_EXERCISE REQUIREMENTS:_ Retype the part of the material that opens at its very beginning and closes with the line containing "des enfants. Les", including that line, without the picture.

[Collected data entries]
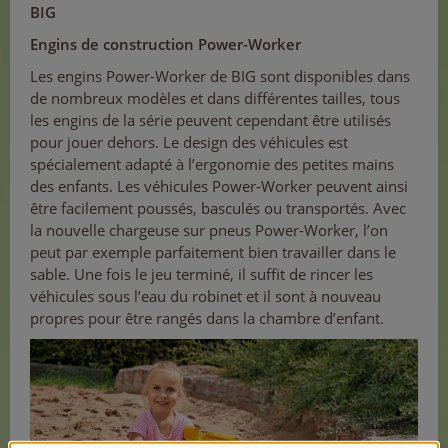
BIG
Engins de construction Power-Worker
Les engins Power-Worker de BIG sont disponibles dans
de nombreux modèles et dans différentes tailles, tous
les engins de la série peuvent cependant être utilisés
pour jouer dehors. Le design des véhicules est
spécialement adapté à l’ergonomie des petites mains
des enfants. Les véhicules Power-Worker peuvent ainsi
être facilement poussés, basculés ou transportés. Avec
la nouvelle chargeuse sur pneus Power-Worker, l’on
peut par exemple parfaitement bien travailler dans le
sable. Une fois le jeu terminé, il suffit de rincer les
véhicules sous l’eau du robinet et il sont à nouveau
propres pour être rangés dans la chambre d’enfant.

_OUTPUT FOR THIS TASK:_
BIG
Engins de construction Power-Worker
Les engins Power-Worker de BIG sont disponibles dans
de nombreux modèles et dans différentes tailles, tous
les engins de la série peuvent cependant être utilisés
pour jouer dehors. Le design des véhicules est
spécialement adapté à l’ergonomie des petites mains
des enfants. Les véhicules Power-Worker peuvent ainsi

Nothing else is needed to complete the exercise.